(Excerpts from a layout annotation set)
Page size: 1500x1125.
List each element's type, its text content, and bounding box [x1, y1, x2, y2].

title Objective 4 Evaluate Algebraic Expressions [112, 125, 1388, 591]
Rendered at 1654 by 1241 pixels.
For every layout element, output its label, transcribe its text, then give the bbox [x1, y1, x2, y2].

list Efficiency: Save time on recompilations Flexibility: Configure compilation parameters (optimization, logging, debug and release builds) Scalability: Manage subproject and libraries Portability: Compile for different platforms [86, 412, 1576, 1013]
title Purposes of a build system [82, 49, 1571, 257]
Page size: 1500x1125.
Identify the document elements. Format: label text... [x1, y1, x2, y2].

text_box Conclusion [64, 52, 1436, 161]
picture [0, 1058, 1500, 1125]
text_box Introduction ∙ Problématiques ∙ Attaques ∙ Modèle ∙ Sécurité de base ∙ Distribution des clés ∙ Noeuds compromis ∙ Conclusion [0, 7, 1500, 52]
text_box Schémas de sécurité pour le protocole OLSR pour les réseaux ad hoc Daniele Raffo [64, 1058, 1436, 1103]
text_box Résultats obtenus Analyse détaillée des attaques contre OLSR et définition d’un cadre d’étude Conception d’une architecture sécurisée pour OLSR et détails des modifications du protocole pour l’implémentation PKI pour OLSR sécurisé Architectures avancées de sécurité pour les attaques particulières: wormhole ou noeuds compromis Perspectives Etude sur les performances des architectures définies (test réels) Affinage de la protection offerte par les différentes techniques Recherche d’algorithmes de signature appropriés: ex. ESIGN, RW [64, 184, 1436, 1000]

-- Exercise --
Copy the items word for word, from the very start through the line containing "title Objective 4".

-- Answer --
Page size: 1500x1125.
List each element's type, its text content, and bounding box [x1, y1, x2, y2].

title Objective 4 Evaluate Algebraic Expressions [112, 125, 1388, 591]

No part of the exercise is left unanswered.